YOUR TASK
Transcribe the listing below only from the line with "left hip: (345, 392)" up to and including the line with "left back paw: (480, 401)".

ENTRIES PROVIDED below:

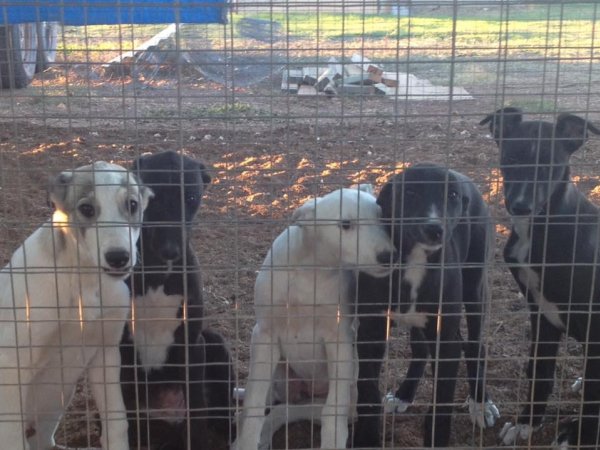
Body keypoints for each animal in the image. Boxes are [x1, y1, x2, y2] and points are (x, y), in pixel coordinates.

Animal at [0, 163, 152, 450]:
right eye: (87, 209)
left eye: (132, 204)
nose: (118, 258)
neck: (84, 280)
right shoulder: (12, 365)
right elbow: (12, 438)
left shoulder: (106, 353)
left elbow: (117, 424)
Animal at [119, 152, 234, 450]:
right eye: (151, 198)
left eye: (191, 197)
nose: (171, 251)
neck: (159, 274)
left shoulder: (192, 346)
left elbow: (197, 414)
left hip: (214, 343)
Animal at [234, 185, 398, 448]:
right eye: (345, 224)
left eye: (382, 218)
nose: (389, 256)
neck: (311, 271)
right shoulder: (264, 334)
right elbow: (254, 403)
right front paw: (246, 441)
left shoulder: (340, 340)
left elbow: (332, 412)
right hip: (278, 372)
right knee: (272, 400)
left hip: (345, 392)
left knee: (289, 410)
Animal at [354, 163, 500, 448]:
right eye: (410, 192)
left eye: (452, 196)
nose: (435, 229)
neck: (415, 260)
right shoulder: (370, 334)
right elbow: (368, 393)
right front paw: (366, 438)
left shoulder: (445, 344)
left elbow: (442, 403)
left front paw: (436, 437)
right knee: (422, 349)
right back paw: (404, 394)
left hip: (475, 290)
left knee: (475, 345)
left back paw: (480, 401)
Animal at [480, 108, 600, 446]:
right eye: (510, 158)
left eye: (548, 165)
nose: (520, 205)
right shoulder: (540, 313)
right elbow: (541, 371)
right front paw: (526, 423)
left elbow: (593, 396)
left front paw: (580, 436)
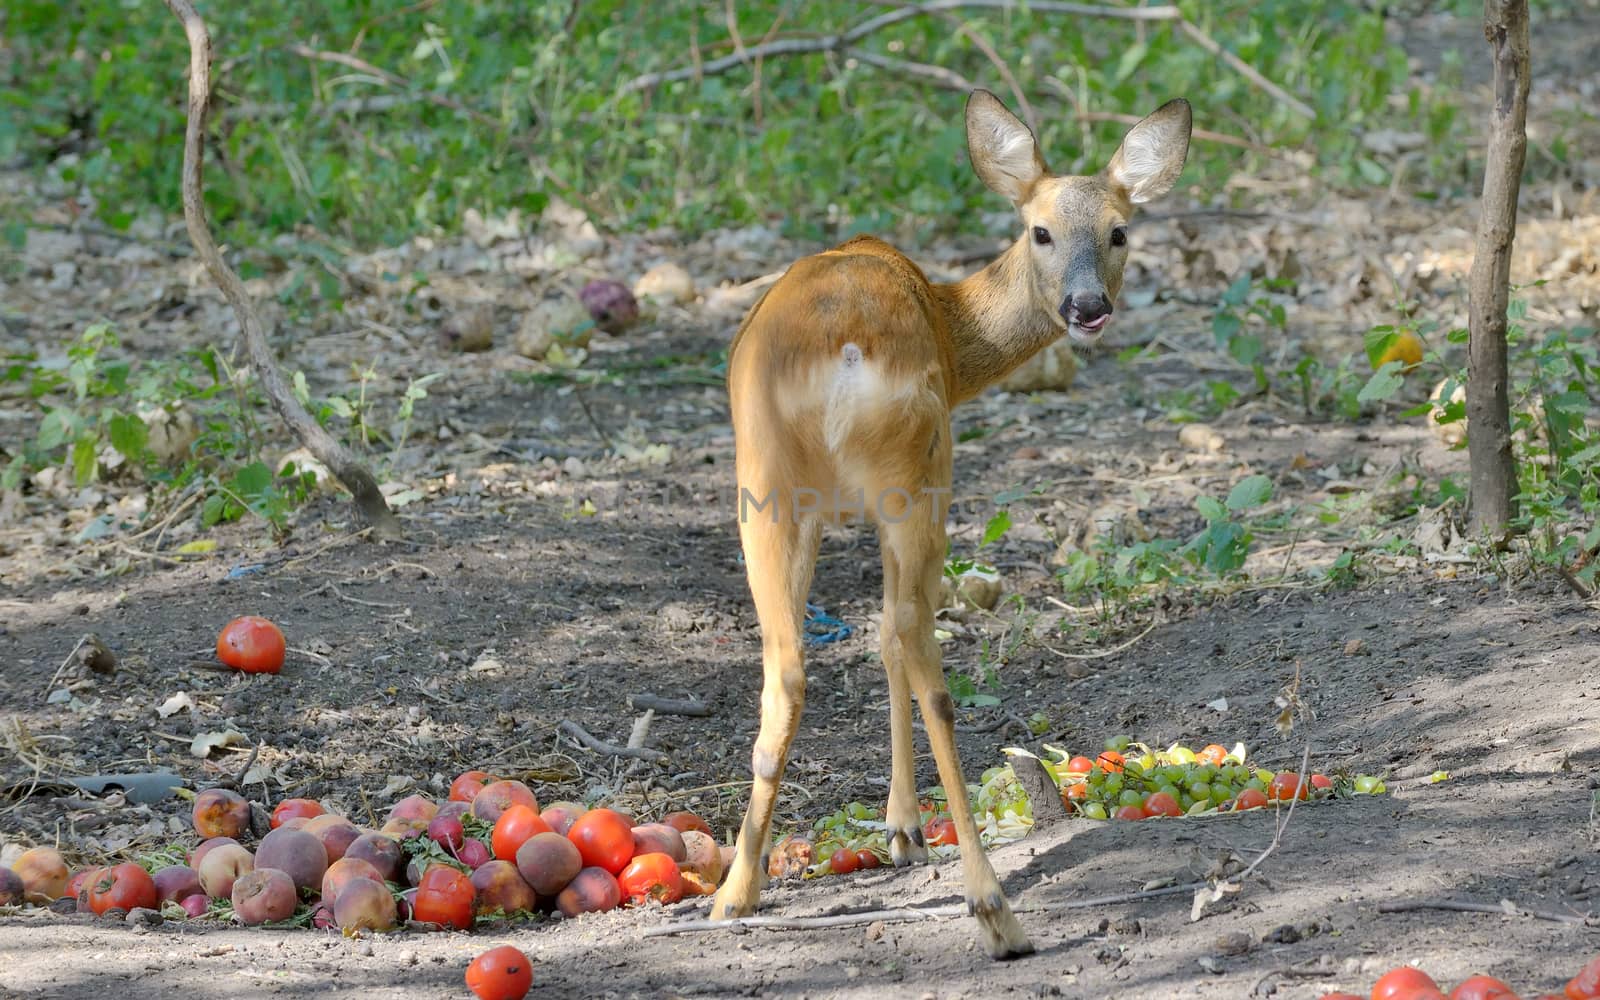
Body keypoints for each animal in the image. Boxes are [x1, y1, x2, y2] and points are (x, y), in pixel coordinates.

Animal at [713, 89, 1190, 953]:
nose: (1087, 307)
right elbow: (891, 638)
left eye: (1119, 230)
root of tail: (845, 352)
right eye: (1039, 229)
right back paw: (992, 905)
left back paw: (735, 890)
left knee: (789, 663)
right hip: (921, 472)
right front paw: (904, 831)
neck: (948, 318)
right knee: (917, 648)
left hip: (764, 485)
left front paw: (894, 830)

End of ENTRIES PROVIDED.

RESPONSE
left hip: (345, 392)
left knee: (289, 410)
Animal at [354, 163, 500, 448]:
right eye: (410, 192)
left eye: (452, 196)
nose: (435, 229)
neck: (415, 260)
right shoulder: (370, 334)
right elbow: (368, 393)
right front paw: (366, 438)
left shoulder: (445, 344)
left elbow: (442, 403)
left front paw: (436, 437)
right knee: (422, 349)
right back paw: (404, 394)
left hip: (475, 290)
left knee: (475, 345)
left back paw: (480, 401)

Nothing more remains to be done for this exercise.